Crawley was also a coach for the Monongahela Midget Football League for several years and was Joe Montana’s first football coach. He’s very active with student groups at Ringgold High School.
Crawley and his wife Sara are longtime residents of New Eagle. They have two daughters and three grandchildren.
Philanthropy
Albert Lexie, a 1959 graduate also known as the “Shoeshine Man,” was born in Monessen and is the son of the late Frank and Nellie Malinchak Lexie.
In the eighth grade, which was his last year of school, Lexie built a shoeshine box in shop class. In 1982, he began shining shoes at UPMC Children’s Hospital of Pittsburgh.
He would leave Monessen at 5:50 a.m. every Tuesday and Thursday by bus in order to arrive at Pittsburgh’s Children’s Hospital to begin shining shoes at 7:25 a.m. He would begin his day by picking up his purple shoeshine cart and visit doctors, executives and staff members to shine their shoes.
Lexie donated all his tip money to the Children’s Hospital Free Care Fund, which provides medical care to uninsured and underinsured children in the Pittsburgh area.
In his lifetime, Lexie donated more than $202,000, and was awarded The Association of Fundraising Professional Outstanding Philanthropist Award from the organization’s Western Pennsylvania Chapter in 2001 and a 1997 Jefferson Medal for Outstanding Citizen.
He was also honored by the Donora Rotary Club for community service in 2006, received the National Caring Award by the Caring Institute and was a member of the Hall of Fame for Caring Americans. Lexie was recognized with billboards throughout the United States from the The Foundation for A Better Life.
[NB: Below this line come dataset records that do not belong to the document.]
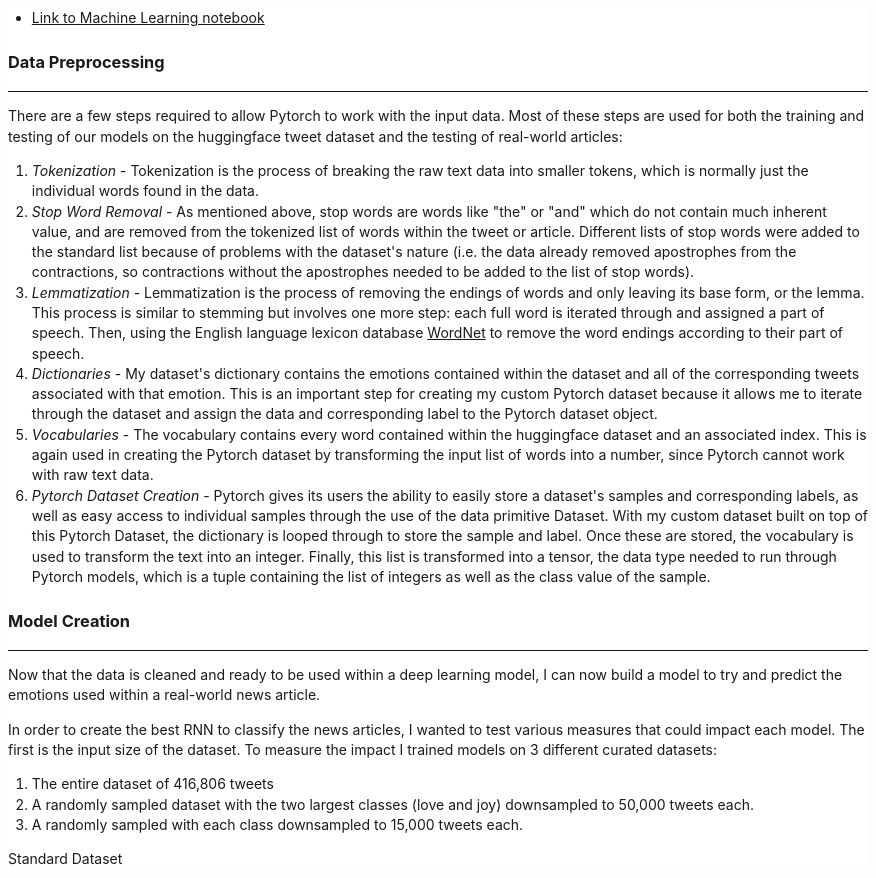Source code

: - [Link to Machine Learning notebook](https://github.com/skbetz54/Samuel_DATA606/blob/main/Notebooks/Machine_Learning.ipynb)

### Data Preprocessing
---

There are a few steps required to allow Pytorch to work with the input data. Most of these steps are used for both the training and testing of our models on the huggingface tweet dataset and the testing of real-world articles:

1. *Tokenization* - Tokenization is the process of breaking the raw text data into smaller tokens, which is normally just the individual words found in the data.
2. *Stop Word Removal* - As mentioned above, stop words are words like "the" or "and" which do not contain much inherent value, and are removed from the tokenized list of words within the tweet or article. Different lists of stop words were added to the standard list because of problems with the dataset's nature (i.e. the data already removed apostrophes from the contractions, so contractions without the apostrophes needed to be added to the list of stop words).
3. *Lemmatization* - Lemmatization is the process of removing the endings of words and only leaving its base form, or the lemma. This process is similar to stemming but involves one more step: each full word is iterated through and assigned a part of speech. Then, using the English language lexicon database [WordNet](https://wordnet.princeton.edu/) to remove the word endings according to their part of speech.
4. *Dictionaries* - My dataset's dictionary contains the emotions contained within the dataset and all of the corresponding tweets associated with that emotion. This is an important step for creating my custom Pytorch dataset because it allows me to iterate through the dataset and assign the data and corresponding label to the Pytorch dataset object. 
5. *Vocabularies* - The vocabulary contains every word contained within the huggingface dataset and an associated index. This is again used in creating the Pytorch dataset by transforming the input list of words into a number, since Pytorch cannot work with raw text data.
6. *Pytorch Dataset Creation* - Pytorch gives its users the ability to easily store a dataset's samples and corresponding labels, as well as easy access to individual samples through the use of the data primitive Dataset. With my custom dataset built on top of this Pytorch Dataset, the dictionary is looped through to store the sample and label. Once these are stored, the vocabulary is used to transform the text into an integer. Finally, this list is transformed into a tensor, the data type needed to run through Pytorch models, which is a tuple containing the list of integers as well as the class value of the sample.

### Model Creation
---

Now that the data is cleaned and ready to be used within a deep learning model, I can now build a model to try and predict the emotions used within a real-world news article.

In order to create the best RNN to classify the news articles, I wanted to test various measures that could impact each model. The first is the input size of the dataset. To measure the impact I trained models on 3 different curated datasets:
1. The entire dataset of 416,806 tweets
2. A randomly sampled dataset with the two largest classes (love and joy) downsampled to 50,000 tweets each.
3. A randomly sampled with each class downsampled to 15,000 tweets each. 


Standard Dataset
In 2010, Lexie was selected by People magazine as one of 30 All Stars Among Us and was honored at the Major League Baseball All-Star Game. “Reader’s Digest” had a feature article on him and in 2012, his biography, “Albert’s Kids,” was published.
Retiring in 2013 but always visiting Children’s Hospital to see “his kids,” he has also appeared on the “Oprah Winfrey Show,” “Jane Pauley Show,” CBS Evening News, and ABC World News Tonight.
Educator
A new category this year, the educator inductee is Virginia Dudas, a 1945 Monessen High School graduate who was a music teacher in the district for 46 years.
“This year, we are inducting our first educator, and the educator nominees of Monessen not only teachers but administrators within the school, custodians within the school,” Graby said. “It came as a recommendation from one of the school board members that it would be nice we have so many outstanding educators, administrators and custodians within the district that it would be nice to honor them as well.”
Born and raised in Monessen, Dudas was crowned May Queen in high school. She went on to Duquesne University to earn a Bachelor’s of Science degree in music education and a master’s degree, and took additional advanced credits at what was at the time California Teachers College.
Always feeling that music is an integral part of a child’s development, Dudas taught all students from kindergarten to 12th grade. Throughout her 46 years of teaching, she taught three generations of Monessen residents.
During her time as the high school music teacher, the glee club consisted of more than 300 students, who performed many Broadway musicals, including “West Side Story,” “Bye Bye Birdie” and “The Wizard of Oz.”